Più di quattro italiani su dieci (44%) mangiano alimenti oltre il limite di tempo indicato nelle confezioni. In particolare, il 32% li consuma anche se scaduti da una settimana, l’8% da non più di un mese e il 4% anche oltre. E’ quanto è emerso dai risultati della prima indagine sui “Cambiamenti delle abitudini alimentari degli italiani”, presentati dai presidenti della Coldiretti Roberto Moncalvo e di Ixè Roberto Weber, all’apertura del Forum Internazionale dell’Agricoltura e dell’Alimentazione di Cernobbio per la Giornata mondiale dell’Alimentazione della Fao. Secondo l’indagine, nel 2016 il 33% degli italiani ha diminuito gli sprechi alimentari mentre il 31% li ha mantenuti costanti, il 25% li ha addirittura annullati mentre solo il 7% dichiara di averli aumentati. Tra chi ha tagliato gli sprechi, il 60 per cento fa la spesa in modo più oculato, altrettanti utilizzano gli avanzi nel pasto successivo, il 40% riducendo le quantità acquistate, il 48% guardando con più attenzione la data di scadenza e il 15% donando il cibo in beneficenza. Dati significativi in una situazione in cui in media ogni italiano butta nel bidone della spazzatura 76 chili di prodotti alimentari (dati 2015). Gli sprechi costano all’Italia 12,5 miliardi, che si perdono nel 54% dei casi al consumo, per il 21% nella ristorazione, per il 15% nella distribuzione commerciale, per l’8% nell’agricoltura e per il 2% nella trasformazione. Il contenimento degli sprechi è tra gli obiettivi della Fao, secondo la quale oltre un terzo del cibo nel mondo viene perso o sprecato per un totale di 1,3 miliardi di tonnellate l’anno.
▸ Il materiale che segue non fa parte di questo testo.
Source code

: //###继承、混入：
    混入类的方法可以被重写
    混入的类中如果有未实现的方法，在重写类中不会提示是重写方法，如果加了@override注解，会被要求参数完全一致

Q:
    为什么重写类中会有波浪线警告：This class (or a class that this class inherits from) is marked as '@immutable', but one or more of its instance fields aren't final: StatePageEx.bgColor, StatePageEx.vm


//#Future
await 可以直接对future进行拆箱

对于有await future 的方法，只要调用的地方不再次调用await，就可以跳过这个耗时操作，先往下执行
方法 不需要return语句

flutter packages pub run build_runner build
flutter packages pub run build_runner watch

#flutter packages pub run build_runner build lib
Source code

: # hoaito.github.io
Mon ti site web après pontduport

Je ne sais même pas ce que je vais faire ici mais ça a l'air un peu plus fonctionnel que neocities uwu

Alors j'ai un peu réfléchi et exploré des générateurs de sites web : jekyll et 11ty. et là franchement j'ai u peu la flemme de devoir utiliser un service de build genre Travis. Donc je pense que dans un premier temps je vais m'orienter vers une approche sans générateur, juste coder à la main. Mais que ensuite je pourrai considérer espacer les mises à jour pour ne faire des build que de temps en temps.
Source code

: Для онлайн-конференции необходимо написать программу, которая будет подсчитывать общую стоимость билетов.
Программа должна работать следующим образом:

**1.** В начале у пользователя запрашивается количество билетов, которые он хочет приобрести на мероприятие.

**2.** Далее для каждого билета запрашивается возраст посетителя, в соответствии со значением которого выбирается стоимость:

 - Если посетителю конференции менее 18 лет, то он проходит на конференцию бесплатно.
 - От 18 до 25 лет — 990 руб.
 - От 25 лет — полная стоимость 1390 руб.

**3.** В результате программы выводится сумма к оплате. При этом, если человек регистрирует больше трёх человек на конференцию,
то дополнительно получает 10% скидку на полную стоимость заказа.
SPRECO E SALUTE – Un obiettivo che non deve però andare a scapito della tutela della salute ed è importante – sostiene la Coldiretti – la conoscenza delle informazioni fornite in etichetta ed in particolare al diverso significato tra “da consumarsi entro” e “da consumarsi preferibilmente entro”. La prima dicitura indica la data entro cui il prodotto deve essere consumato ma anche il termine oltre il quale un alimento non può più essere posto in commercio. Tale data non deve essere superata, altrimenti ci si può esporre a rischi per la salute. Si applica ai prodotti preconfezionati, rapidamente deperibili come il latte fresco (7 giorni) e le uova (28 giorni). E’ indicata dal giorno, il mese ed eventualmente l’anno e vale per tutti i prodotti con una durabilità non superiore a 30 giorni. Discorso diverso per il Termine Minimo di Conservazione (TMC) riportato con la dicitura “da consumarsi preferibilmente entro“ che indica la data fino alla quale il prodotto alimentare conserva le sue proprietà organolettiche e gustative, o nutrizionali specifiche in adeguate condizioni di conservazione, senza che il superamento della scadenza comporti rischi per la salute. La durata viene stabilita autonomamente dagli stessi produttori in base ad una serie di fattori che vanno dal trattamento tecnologico alla qualità delle materie prime, dal tipo di lavorazione e di conservazione all’imballaggio.
SKOOL, LA LOTTA PARTE DALLA SCUOLA – Nell’ambito della lotta allo spreco di cibo, International Food Waste Coalition celebra il suo primo anno di attività con l’estensione a nuove scuole del riuscito programma pilota sullo spreco alimentare. Si tratta dell’unione collaborativa dal produttore al consumatore che lotta contro lo spreco alimentare nel settore dei servizi di ristorazione. A un anno dalla sua creazione ad opera dei membri fondatori Ardo, McCain, PepsiCo, SCA, Sodexo, Unilever Food Solutions e WWF, continua a promuovere la collaborazione all’interno della catena di valore, attuando azioni concrete e incentrando la discussione sulla riduzione degli sprechi di cibo. La Coalizione sta attualmente lanciando il suo primo programma mirato all’azione, SKOOL, pensato per aiutare le scuole in Europa a ridurre il problema dello spreco alimentare.
La fase pilota è stata attuata all’interno di sei scuole in Francia, Italia e Regno Unito tra gennaio e luglio 2016. In sei mesi sono stati coinvolti nell’iniziativa quasi 2.800 bambini e ragazzi e 5.000 famigliari. Le scuole partecipanti hanno raggiunto nel complesso (cucina e refettori) una riduzione media dello spreco alimentare del 12%, il che significa aver evitato 2,5 tonnellate di cibo sprecato e quasi 5 tonnellate di emissioni di CO2 in meno.